> _Task directions_
Exactly reproduce the lines of the listing below from the one containing "قہی مسائل اور" through the one containing "Wie es funktioniert". Skip the images.

> _Data to use_
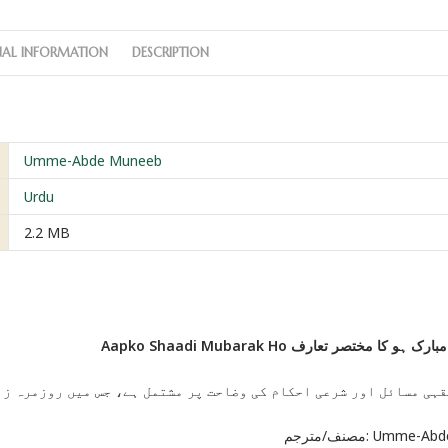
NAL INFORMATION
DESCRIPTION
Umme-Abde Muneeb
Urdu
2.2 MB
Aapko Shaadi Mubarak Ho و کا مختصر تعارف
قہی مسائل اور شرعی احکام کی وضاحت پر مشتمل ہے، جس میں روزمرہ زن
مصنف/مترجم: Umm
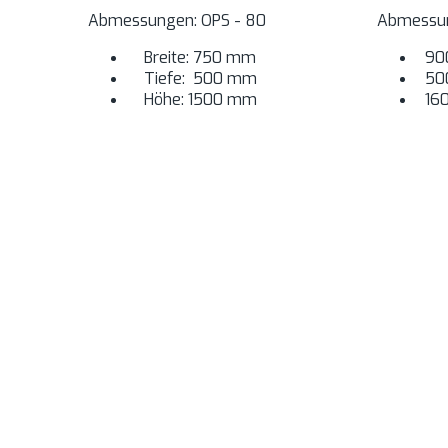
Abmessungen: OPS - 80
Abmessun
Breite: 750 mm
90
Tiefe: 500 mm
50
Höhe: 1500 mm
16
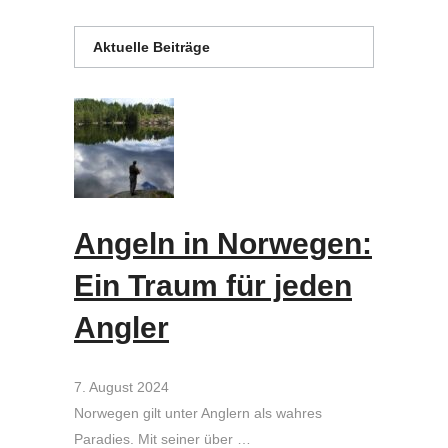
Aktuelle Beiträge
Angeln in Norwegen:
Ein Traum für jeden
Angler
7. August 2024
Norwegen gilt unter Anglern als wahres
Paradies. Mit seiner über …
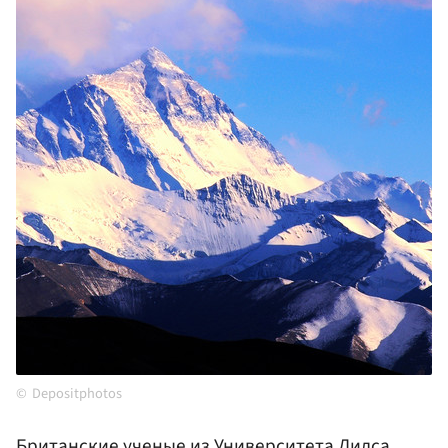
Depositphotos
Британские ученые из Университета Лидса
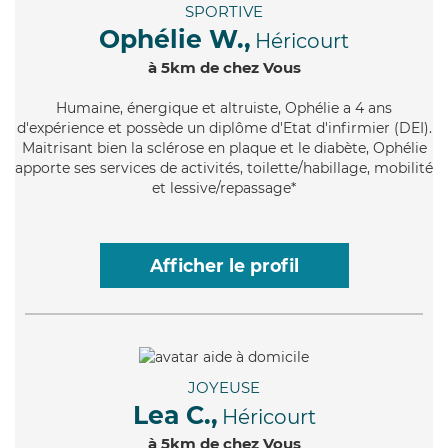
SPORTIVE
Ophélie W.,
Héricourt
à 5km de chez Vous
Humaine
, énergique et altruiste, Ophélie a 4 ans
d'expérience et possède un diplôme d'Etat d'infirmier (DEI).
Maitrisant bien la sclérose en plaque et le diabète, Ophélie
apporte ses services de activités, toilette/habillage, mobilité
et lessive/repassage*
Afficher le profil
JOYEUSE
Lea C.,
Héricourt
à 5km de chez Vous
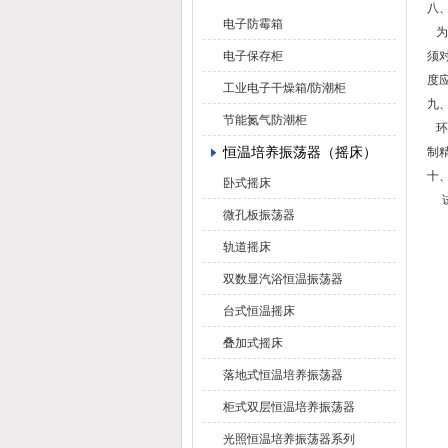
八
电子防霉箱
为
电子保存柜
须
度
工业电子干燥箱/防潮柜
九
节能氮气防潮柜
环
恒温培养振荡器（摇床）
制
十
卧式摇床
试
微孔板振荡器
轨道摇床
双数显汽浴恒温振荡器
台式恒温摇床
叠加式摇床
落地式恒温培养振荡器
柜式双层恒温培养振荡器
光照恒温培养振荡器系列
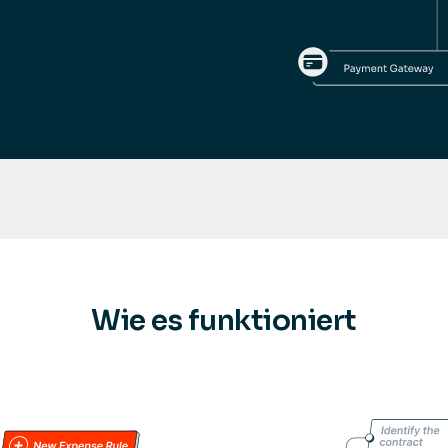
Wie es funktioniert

---

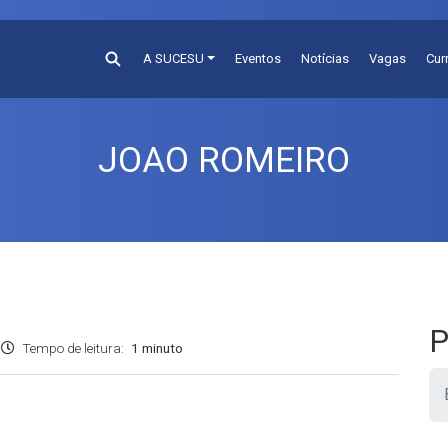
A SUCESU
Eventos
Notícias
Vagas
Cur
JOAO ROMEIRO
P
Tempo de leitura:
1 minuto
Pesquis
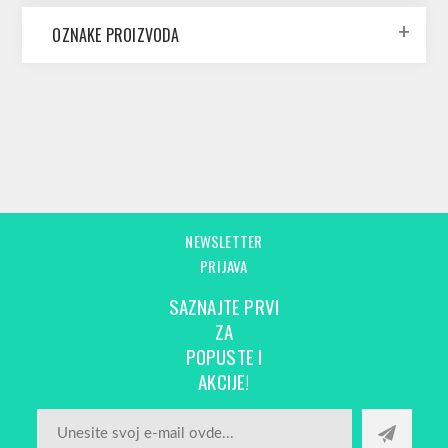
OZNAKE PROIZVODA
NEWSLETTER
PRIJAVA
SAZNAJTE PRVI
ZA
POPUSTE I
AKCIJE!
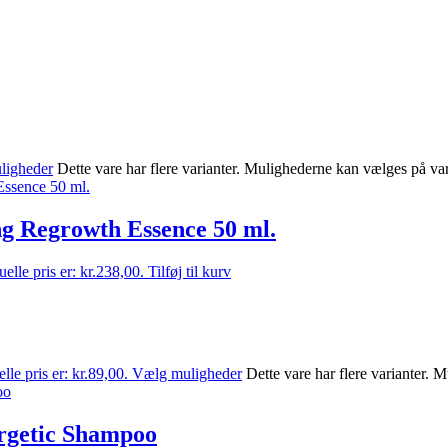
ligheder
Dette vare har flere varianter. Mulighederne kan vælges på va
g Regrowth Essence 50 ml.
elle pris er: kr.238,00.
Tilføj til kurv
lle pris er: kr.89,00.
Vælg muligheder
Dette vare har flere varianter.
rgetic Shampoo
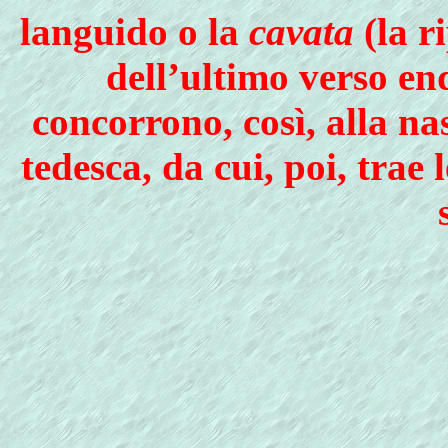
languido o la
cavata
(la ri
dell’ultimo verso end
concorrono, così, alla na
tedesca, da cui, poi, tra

> _Output below_
قہی مسائل اور شرعی احکام کی وضاحت پر مشتمل ہے، جس میں روزمرہ زن
مصنف/مترجم: Umm
Abmessungen: OPS - 80
Abmessun
Breite: 750 mm
90
Tiefe: 500 mm
50
Höhe: 1500 mm
16
Aktuelle Beiträge
Angeln in Norwegen:
Ein Traum für jeden
Angler
7. August 2024
Norwegen gilt unter Anglern als wahres
Paradies. Mit seiner über …
Depositphotos
Британские ученые из Университета Лидса
SPORTIVE
Ophélie W.,
Héricourt
à 5km de chez Vous
Humaine
, énergique et altruiste, Ophélie a 4 ans
d'expérience et possède un diplôme d'Etat d'infirmier (DEI).
Maitrisant bien la sclérose en plaque et le diabète, Ophélie
apporte ses services de activités, toilette/habillage, mobilité
et lessive/repassage*
Afficher le profil
JOYEUSE
Lea C.,
Héricourt
à 5km de chez Vous
八
电子防霉箱
为
电子保存柜
须
度
工业电子干燥箱/防潮柜
九
节能氮气防潮柜
环
恒温培养振荡器（摇床）
制
十
卧式摇床
试
微孔板振荡器
轨道摇床
双数显汽浴恒温振荡器
台式恒温摇床
叠加式摇床
落地式恒温培养振荡器
柜式双层恒温培养振荡器
光照恒温培养振荡器系列
Wie es funktioniert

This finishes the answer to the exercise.